_Datos de trabajo_
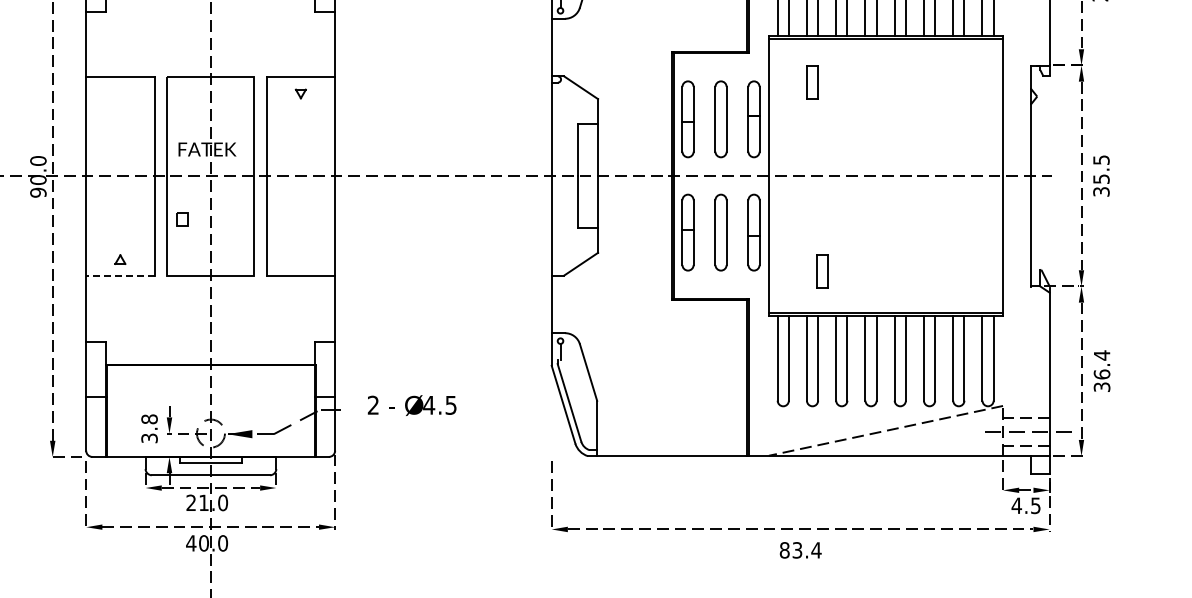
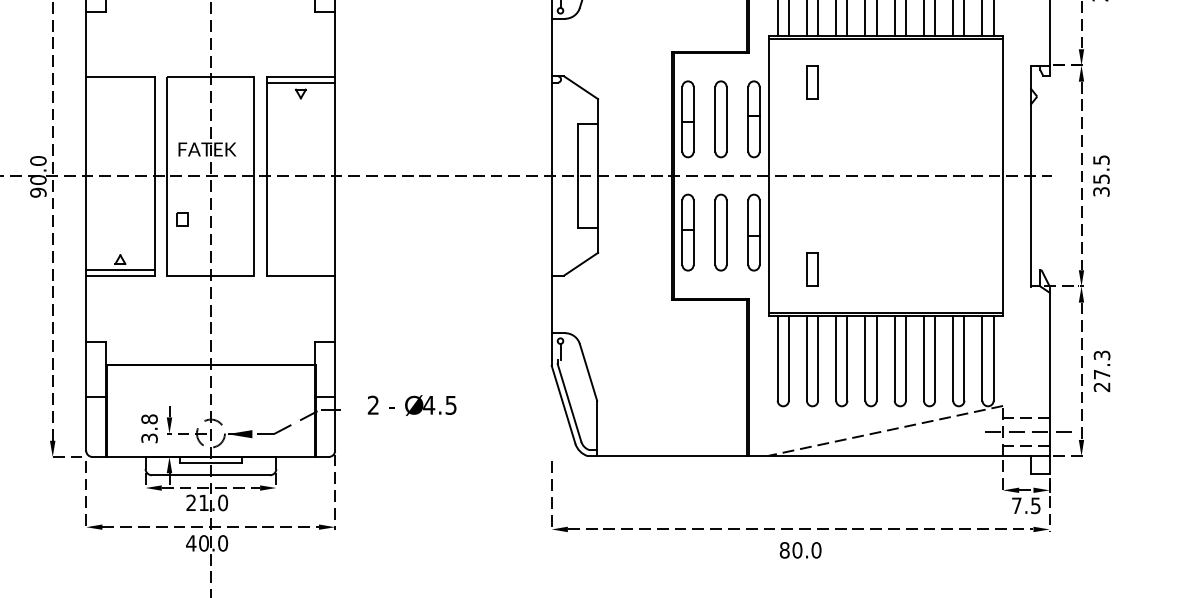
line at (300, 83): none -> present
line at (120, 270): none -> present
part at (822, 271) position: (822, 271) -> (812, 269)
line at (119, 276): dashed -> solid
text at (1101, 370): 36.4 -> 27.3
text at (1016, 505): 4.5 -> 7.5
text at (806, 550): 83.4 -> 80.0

* * *

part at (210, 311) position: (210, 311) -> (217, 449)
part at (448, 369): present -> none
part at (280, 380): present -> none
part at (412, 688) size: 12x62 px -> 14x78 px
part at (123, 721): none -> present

_Ejercicio escrito_
Transforma en una tabla de Markdown las líneas que van desde la que contiene "line at (300, 83): none -> present" hasta la que contiene "text at (806, 550): 83.4 -> 80.0", ambas incluidas. Usa la columna N.º para el número de fila y la columna Texto para la línea, y omite las líneas en blanco.

_Resultado obtenido_
| N.º | Texto |
|---|---|
| 1 | line at (300, 83): none -> present |
| 2 | line at (120, 270): none -> present |
| 3 | part at (822, 271) position: (822, 271) -> (812, 269) |
| 4 | line at (119, 276): dashed -> solid |
| 5 | text at (1101, 370): 36.4 -> 27.3 |
| 6 | text at (1016, 505): 4.5 -> 7.5 |
| 7 | text at (806, 550): 83.4 -> 80.0 |